Start of Input
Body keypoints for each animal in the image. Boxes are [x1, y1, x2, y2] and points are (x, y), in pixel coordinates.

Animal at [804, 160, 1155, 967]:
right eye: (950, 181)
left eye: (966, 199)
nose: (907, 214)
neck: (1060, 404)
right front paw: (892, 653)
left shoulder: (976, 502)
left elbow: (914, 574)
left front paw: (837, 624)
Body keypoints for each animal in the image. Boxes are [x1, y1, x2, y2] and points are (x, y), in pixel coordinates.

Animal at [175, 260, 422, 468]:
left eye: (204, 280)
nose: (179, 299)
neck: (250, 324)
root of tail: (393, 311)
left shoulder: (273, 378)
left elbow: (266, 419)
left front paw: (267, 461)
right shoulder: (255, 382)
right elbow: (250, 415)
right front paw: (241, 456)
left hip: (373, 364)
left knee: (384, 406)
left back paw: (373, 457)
End of Input
- **How to complete this task**:
Give back every line from the beginning of the records through the line holding "nose: (179, 299)", exactly as it reads, and leave out the rest.

- **Solution**:
Body keypoints for each animal in the image. Boxes are [x1, y1, x2, y2] and points are (x, y), in pixel coordinates.

Animal at [804, 160, 1155, 967]:
right eye: (950, 181)
left eye: (966, 199)
nose: (907, 214)
neck: (1060, 404)
right front paw: (892, 653)
left shoulder: (976, 502)
left elbow: (914, 574)
left front paw: (837, 624)
Body keypoints for each animal in the image. Boxes are [x1, y1, x2, y2] and points are (x, y), in pixel coordinates.

Animal at [175, 260, 422, 468]:
left eye: (204, 280)
nose: (179, 299)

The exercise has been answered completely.